Aliás “moço” e “moça” por aqui são palavras de múltiplo uso que vão desde a habitual forma de tratamento para alguém de que você não sabe o nome (na papelaria de Turmalina: “moça, tem alfinete?”) até aquela forma meio de interjeição que aí por São Paulo e outros a gente usa “rapaz”. Sabe assim: “rapaz, que golaço”? Ou “cara”, “meu”, “véio”, etc. Só que nenhum tem o mesmo sabor. Aliás ,falando em sabor, passe sua língua lá no céu de sua boca e fale alguma palavra com “L” entre duas vogais, com esse som bem palatal – (é assim que fala, linguistas? - bem indo mesmo lá no céu da boca – será que é porque o daqui é tão estrelado?). Este é outro traço cheio de charme desse sotaque. Eu precisava estudar fonética, mas o que meu ouvido de músico diz é que juntando o tal “L” aí com um “I” bem curtinho e que não vai muito pro nariz e comendo um bocadin... da última sílaba (fale “palito”, por exemplo, desse jeito) a gente tem outro tempero regional que o povo daqui usa para nos servir suas palavras.
A moça da papelaria, no fim, me vendeu os tais alfinetes (que eu estou usando pra fazer um pau-de-chuva artesanal – sabe aquele instrumento que faz “chchqchqqchchq”?) e perguntou: “o moço quer uma sacolinha?”. Nessa minha transcrição inventada equivaleria a “sacolin-ha” que a gente já ouve com mais ênfase na Bahia e que aqui é bem sutil. Devo dizer que, sei lá eu porque, eu adoro quando ouço essa sonoridade. É mesmo música pra mim.
Mas, além dos sons, uma outra moça, essa de Capelinha, aqui também na região, nos explicou como os mineiros falam com as mãos. Eu achava que era só coisa de italiano, mas ela explicou, sanando uma dúvida que tínhamos sobre as indicações de distância quando pedíamos informações sobre trajetos e caminhos. Disse lá ela que quando alguém fala: “é ali...” e não balança a mão meio com a palma virada de lado é porque é perto mesmo. Mas se balançar... se prepare pra andar bastante. Quanto? É prestar atenção no tanto que ela balança! E quando alguém fala, como ouvimos: “pega reto ali e segue toda vida”. Esse toda vida às vezes dá um susto na gente!
Bom, mooooço, 'tá na hora de encerrar, mas antes não dá pra deixar de lembrar como lá em Senador Modestino Gonçalves alguns sons e sabores de sotaques de fizeram presentes. Um deles é: “mãe 'tá aí? Você viu mãe?”.
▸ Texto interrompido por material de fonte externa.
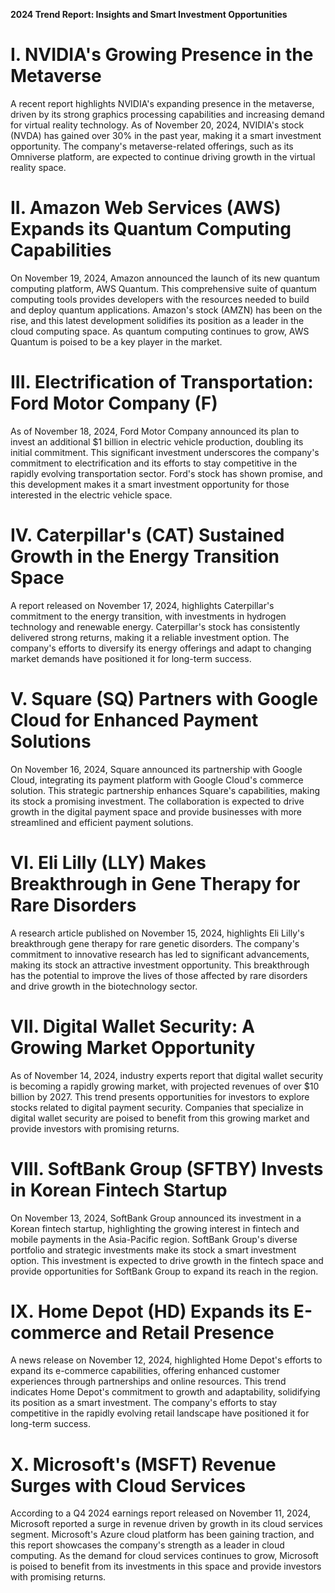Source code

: **2024 Trend Report: Insights and Smart Investment Opportunities**

**I. NVIDIA's Growing Presence in the Metaverse**
=====================================================

A recent report highlights NVIDIA's expanding presence in the metaverse, driven by its strong graphics processing capabilities and increasing demand for virtual reality technology. As of November 20, 2024, NVIDIA's stock (NVDA) has gained over 30% in the past year, making it a smart investment opportunity. The company's metaverse-related offerings, such as its Omniverse platform, are expected to continue driving growth in the virtual reality space.

**II. Amazon Web Services (AWS) Expands its Quantum Computing Capabilities**
==================================================================

On November 19, 2024, Amazon announced the launch of its new quantum computing platform, AWS Quantum. This comprehensive suite of quantum computing tools provides developers with the resources needed to build and deploy quantum applications. Amazon's stock (AMZN) has been on the rise, and this latest development solidifies its position as a leader in the cloud computing space. As quantum computing continues to grow, AWS Quantum is poised to be a key player in the market.

**III. Electrification of Transportation: Ford Motor Company (F)**
=============================================================

As of November 18, 2024, Ford Motor Company announced its plan to invest an additional $1 billion in electric vehicle production, doubling its initial commitment. This significant investment underscores the company's commitment to electrification and its efforts to stay competitive in the rapidly evolving transportation sector. Ford's stock has shown promise, and this development makes it a smart investment opportunity for those interested in the electric vehicle space.

**IV. Caterpillar's (CAT) Sustained Growth in the Energy Transition Space**
==================================================================

A report released on November 17, 2024, highlights Caterpillar's commitment to the energy transition, with investments in hydrogen technology and renewable energy. Caterpillar's stock has consistently delivered strong returns, making it a reliable investment option. The company's efforts to diversify its energy offerings and adapt to changing market demands have positioned it for long-term success.

**V. Square (SQ) Partners with Google Cloud for Enhanced Payment Solutions**
==================================================================

On November 16, 2024, Square announced its partnership with Google Cloud, integrating its payment platform with Google Cloud's commerce solution. This strategic partnership enhances Square's capabilities, making its stock a promising investment. The collaboration is expected to drive growth in the digital payment space and provide businesses with more streamlined and efficient payment solutions.

**VI. Eli Lilly (LLY) Makes Breakthrough in Gene Therapy for Rare Disorders**
==================================================================

A research article published on November 15, 2024, highlights Eli Lilly's breakthrough gene therapy for rare genetic disorders. The company's commitment to innovative research has led to significant advancements, making its stock an attractive investment opportunity. This breakthrough has the potential to improve the lives of those affected by rare disorders and drive growth in the biotechnology sector.

**VII. Digital Wallet Security: A Growing Market Opportunity**
=============================================================

As of November 14, 2024, industry experts report that digital wallet security is becoming a rapidly growing market, with projected revenues of over $10 billion by 2027. This trend presents opportunities for investors to explore stocks related to digital payment security. Companies that specialize in digital wallet security are poised to benefit from this growing market and provide investors with promising returns.

**VIII. SoftBank Group (SFTBY) Invests in Korean Fintech Startup**
=============================================================

On November 13, 2024, SoftBank Group announced its investment in a Korean fintech startup, highlighting the growing interest in fintech and mobile payments in the Asia-Pacific region. SoftBank Group's diverse portfolio and strategic investments make its stock a smart investment option. This investment is expected to drive growth in the fintech space and provide opportunities for SoftBank Group to expand its reach in the region.

**IX. Home Depot (HD) Expands its E-commerce and Retail Presence**
=============================================================

A news release on November 12, 2024, highlighted Home Depot's efforts to expand its e-commerce capabilities, offering enhanced customer experiences through partnerships and online resources. This trend indicates Home Depot's commitment to growth and adaptability, solidifying its position as a smart investment. The company's efforts to stay competitive in the rapidly evolving retail landscape have positioned it for long-term success.

**X. Microsoft's (MSFT) Revenue Surges with Cloud Services**
=========================================================

According to a Q4 2024 earnings report released on November 11, 2024, Microsoft reported a surge in revenue driven by growth in its cloud services segment. Microsoft's Azure cloud platform has been gaining traction, and this report showcases the company's strength as a leader in cloud computing. As the demand for cloud services continues to grow, Microsoft is poised to benefit from its investments in this space and provide investors with promising returns.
Outra coisa é a forma como eles “reduzem” o nome da cidade (pois perguntei, afinal, com um nomão comprido desses deve ter uma forma mais familiar...). A moça do restaurante disse que era “Mecês”. Na verdade, “Mercês”, mas com um “R” tão levinho que nem se ouve direito.
Aliás, porque esse era o nome anterior da cidade: “Mercês do Araçuaí”, aliás nome do ótimo grupo de teatro da cidade, porém grafado “Mercês do Arassuahy” (corrijam-me, rapaziada, se eu estiver errado); aliás terra de bons jovens músicos (Jacó e moçada, sigam firme em frente!).
Aliás foi lá que Élton, do grupo de teatro me mostrou a possibilidade um uso ainda mais radical da expressão “moço”. Ele disse que às vezes se fala até: “Moço, moço...” e prossegue a frase, sendo que um “moço” serve de interjeição e o outro de vocativo (está certo, gramáticos?).
Aliás, você viu quanto “L” eu pus aí para você treinar?
Bão, não precisa nem falar da elisão e fusão de palavras que levam a coisas como a receita de "moio de repoi no ai e ói" que vimos numa revista não sei se em Água Boa ou Malacacheta (de novo os nomes...).
Pois então, “moço, moço e moça”: que terra boa. Vamos experimentar mais?
Ò a garupa...
(P.s.: a foto é minha, do museu de Minas Novas.)